Brief: Having read the entries, repeat all of them exactly.
|---|
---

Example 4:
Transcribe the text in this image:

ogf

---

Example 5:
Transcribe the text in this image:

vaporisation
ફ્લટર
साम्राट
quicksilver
|---|
Output of the exercise:
---

Example 4:
Transcribe the text in this image:

ogf

---

Example 5:
Transcribe the text in this image:

vaporisation
ફ્લટર
साम्राट
quicksilver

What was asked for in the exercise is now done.